Not that Honda would not admit to producing these motorcycles, Honda doesn't respond to emails. Fellow on the Speeduino forum indicated that Honda probably went to Denso with the design requirements and Denso put the package together. Sent an email to Denso, not expecting much but can't hurt.
Gee, I didn't realize Dendo had been around since the '40s. By the ND on the board in one of your photos, I would guess that Nippondenso (Denso since the '90s) did manufacture and probably stuffed the board. But I'd bet Honda supplied pre-programmed EPROMs. I'm sure that you have searched thoroughly, but goldwingfacts had some people that looked into this a couple decades ago (oregonwinger comes to mind). My SEi ran well, and the last I'd heard, about five owners after me was still happily riding. I had a spare (bad-blew fuses) ecu that I sent to Canada was it to you?
Don't expect a lot from Denso, but have to try.

The ECU from you has been donated to this project - 😔, if you need one let me know - will replace. Not to be a hoarder, but have three other operational ECUs - the original, spare I bought, plus the one that came with the 1200 carcass out of Ontario. The interesting part about these ECUs is that the engine operated the same regardless of which one I used - no fast idle, and a disgusting fuel smell on first start in the morning.

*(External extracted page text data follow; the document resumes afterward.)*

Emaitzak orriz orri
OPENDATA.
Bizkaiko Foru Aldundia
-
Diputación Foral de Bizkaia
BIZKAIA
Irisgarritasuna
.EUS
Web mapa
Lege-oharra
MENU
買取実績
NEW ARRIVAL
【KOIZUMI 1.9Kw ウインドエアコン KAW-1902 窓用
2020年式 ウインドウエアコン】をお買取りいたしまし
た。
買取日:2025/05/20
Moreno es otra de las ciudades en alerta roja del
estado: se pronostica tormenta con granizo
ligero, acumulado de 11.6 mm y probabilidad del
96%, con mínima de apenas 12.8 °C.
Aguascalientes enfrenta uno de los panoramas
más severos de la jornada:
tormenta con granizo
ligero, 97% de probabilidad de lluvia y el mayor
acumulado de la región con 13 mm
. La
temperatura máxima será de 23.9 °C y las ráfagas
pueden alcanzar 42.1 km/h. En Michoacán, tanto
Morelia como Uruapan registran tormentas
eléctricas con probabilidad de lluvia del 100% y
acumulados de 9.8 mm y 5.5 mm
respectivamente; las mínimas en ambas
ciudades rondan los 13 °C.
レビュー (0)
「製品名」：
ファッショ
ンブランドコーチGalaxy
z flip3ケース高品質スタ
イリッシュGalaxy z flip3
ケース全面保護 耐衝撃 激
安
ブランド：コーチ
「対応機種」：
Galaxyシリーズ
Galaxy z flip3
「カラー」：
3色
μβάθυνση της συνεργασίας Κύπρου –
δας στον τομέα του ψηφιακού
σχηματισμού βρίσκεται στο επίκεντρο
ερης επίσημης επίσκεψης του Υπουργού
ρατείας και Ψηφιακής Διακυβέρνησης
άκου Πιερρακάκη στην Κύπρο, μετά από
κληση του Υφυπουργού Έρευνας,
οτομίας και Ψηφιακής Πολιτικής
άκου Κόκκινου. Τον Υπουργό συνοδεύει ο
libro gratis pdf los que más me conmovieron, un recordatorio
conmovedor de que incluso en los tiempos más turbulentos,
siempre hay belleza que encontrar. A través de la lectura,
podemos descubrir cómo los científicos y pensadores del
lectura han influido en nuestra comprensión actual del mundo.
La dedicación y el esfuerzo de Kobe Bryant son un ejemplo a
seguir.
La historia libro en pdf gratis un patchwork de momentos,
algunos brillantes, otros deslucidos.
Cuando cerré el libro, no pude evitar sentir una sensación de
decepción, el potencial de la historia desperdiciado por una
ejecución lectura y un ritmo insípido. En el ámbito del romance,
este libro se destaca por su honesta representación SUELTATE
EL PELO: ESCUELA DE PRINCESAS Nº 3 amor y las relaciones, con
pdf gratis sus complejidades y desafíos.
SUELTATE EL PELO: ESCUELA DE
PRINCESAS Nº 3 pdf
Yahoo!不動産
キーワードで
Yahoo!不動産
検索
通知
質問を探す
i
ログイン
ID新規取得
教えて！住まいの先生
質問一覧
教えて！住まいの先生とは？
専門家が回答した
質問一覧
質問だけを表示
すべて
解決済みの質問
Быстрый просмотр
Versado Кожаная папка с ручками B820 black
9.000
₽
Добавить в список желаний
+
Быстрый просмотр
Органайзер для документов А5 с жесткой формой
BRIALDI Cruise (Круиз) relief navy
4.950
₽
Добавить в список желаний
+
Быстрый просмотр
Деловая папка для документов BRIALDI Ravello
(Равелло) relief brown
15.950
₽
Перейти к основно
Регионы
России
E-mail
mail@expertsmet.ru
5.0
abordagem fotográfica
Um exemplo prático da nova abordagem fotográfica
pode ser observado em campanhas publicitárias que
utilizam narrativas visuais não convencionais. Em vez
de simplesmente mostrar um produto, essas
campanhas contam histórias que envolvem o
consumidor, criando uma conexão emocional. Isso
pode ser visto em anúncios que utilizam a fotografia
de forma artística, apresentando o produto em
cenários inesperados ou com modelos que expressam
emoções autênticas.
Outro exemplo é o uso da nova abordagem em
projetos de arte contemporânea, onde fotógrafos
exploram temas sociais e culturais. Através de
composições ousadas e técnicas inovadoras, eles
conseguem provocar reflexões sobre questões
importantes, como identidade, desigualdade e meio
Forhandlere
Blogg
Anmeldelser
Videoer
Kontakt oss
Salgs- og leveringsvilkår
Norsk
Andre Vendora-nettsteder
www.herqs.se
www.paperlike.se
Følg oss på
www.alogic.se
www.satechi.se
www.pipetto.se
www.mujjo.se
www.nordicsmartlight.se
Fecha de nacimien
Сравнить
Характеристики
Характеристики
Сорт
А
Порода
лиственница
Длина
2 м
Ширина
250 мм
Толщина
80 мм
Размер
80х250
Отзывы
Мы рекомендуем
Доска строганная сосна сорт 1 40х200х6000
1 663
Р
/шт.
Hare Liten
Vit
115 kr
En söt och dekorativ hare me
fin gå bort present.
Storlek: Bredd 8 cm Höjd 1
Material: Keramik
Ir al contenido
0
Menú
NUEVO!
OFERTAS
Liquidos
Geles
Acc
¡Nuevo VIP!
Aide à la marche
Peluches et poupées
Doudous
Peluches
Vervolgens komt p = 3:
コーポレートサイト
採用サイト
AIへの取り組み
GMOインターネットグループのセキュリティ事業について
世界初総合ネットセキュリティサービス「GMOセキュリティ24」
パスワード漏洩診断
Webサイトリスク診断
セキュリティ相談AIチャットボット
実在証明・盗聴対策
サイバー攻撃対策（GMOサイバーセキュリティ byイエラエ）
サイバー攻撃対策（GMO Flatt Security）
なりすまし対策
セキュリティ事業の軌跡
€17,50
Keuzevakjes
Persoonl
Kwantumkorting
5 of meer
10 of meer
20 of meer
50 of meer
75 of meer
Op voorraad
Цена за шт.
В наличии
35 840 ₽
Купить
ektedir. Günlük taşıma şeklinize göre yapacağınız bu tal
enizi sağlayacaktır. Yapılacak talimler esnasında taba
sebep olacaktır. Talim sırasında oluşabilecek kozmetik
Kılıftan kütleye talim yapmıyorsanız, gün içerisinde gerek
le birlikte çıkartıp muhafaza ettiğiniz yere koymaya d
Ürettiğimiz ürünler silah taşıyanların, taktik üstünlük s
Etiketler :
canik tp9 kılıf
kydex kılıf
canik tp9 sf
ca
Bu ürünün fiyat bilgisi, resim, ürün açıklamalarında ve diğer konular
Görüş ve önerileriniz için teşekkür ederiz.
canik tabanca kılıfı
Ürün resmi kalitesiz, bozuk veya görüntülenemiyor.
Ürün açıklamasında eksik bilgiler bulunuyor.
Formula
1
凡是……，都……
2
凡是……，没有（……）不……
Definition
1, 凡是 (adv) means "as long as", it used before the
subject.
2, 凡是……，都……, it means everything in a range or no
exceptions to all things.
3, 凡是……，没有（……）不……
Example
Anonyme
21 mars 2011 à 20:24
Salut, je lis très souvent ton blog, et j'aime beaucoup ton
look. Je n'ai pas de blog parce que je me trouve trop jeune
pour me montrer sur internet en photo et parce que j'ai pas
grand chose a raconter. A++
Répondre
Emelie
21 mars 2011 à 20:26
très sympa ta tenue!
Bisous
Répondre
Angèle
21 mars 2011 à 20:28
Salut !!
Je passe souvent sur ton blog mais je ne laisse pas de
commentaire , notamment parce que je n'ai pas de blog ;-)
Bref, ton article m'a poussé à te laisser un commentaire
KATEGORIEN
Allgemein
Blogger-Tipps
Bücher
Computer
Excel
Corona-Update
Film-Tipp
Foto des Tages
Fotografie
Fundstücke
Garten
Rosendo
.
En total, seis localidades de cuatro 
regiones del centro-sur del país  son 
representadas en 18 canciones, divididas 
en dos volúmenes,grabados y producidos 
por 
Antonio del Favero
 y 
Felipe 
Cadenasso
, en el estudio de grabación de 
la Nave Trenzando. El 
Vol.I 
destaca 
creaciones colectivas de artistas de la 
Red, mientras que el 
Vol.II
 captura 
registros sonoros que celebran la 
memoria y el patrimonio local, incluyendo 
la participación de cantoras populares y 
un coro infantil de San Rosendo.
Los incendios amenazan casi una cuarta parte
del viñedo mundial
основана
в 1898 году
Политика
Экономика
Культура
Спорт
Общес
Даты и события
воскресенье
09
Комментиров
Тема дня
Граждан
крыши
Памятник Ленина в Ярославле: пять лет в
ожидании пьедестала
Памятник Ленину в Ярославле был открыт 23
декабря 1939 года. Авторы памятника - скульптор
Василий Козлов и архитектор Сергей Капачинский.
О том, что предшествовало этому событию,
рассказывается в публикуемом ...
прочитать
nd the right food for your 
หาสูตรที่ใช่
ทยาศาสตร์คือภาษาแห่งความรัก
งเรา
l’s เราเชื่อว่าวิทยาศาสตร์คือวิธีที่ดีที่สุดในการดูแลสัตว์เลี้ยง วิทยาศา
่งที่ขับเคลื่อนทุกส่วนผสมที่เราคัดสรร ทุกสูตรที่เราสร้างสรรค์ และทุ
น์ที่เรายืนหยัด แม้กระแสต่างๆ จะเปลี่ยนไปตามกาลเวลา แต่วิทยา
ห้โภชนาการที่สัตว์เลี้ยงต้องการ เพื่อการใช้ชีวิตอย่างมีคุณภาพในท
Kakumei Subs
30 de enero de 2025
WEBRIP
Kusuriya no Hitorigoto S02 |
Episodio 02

Since you cannot change/vary any ECU parameter/setting, timing, fuel mixture and such cannot be changed and the issue will never go away. I expect that the 1800s will have issues as time goes on, but its FI system is more modern - is there an O2 sensor on the 1800?

A fellow I correspond with on the Facebook SE-i and Limited Edition forum, has an '85 Limited Edition, his second in about as many years, and he has a fuel mixture and idle issue. He wants to adjust the TPS to try and get rid of the issues but this has not been my experience.

I think I mentioned that Pim on the CX500 forum has been trying to fix/mod/change CX650 turbo CFI ECUs but has had little success. He is looking at the Speeduino, and other ECUs I suspect as replacement ECUs.

As I mentioned above, replacing/modernizing CFI components that are known to work with a specific ECU is a good consideration at the start of a project such as this. Trying to make an old design work with newer technology can be a stumbling block preventing real progress.

These Limited Edition and SE-i models are very robust and keep going, and going as you mention. It's when an issue occurs that people tend to think about bailing. Most owners will never attempt a project such as this, but as a retired old gentleman, can't leave this stone unturned. Should have an alternative part/component available just in case.

Long answer to your post.
Yesm the GL1800s have O2, knock, phase-of-the-moon. Newer ones even more. At least you don't have to acknowledge reading the safety card on every start as long as you own it.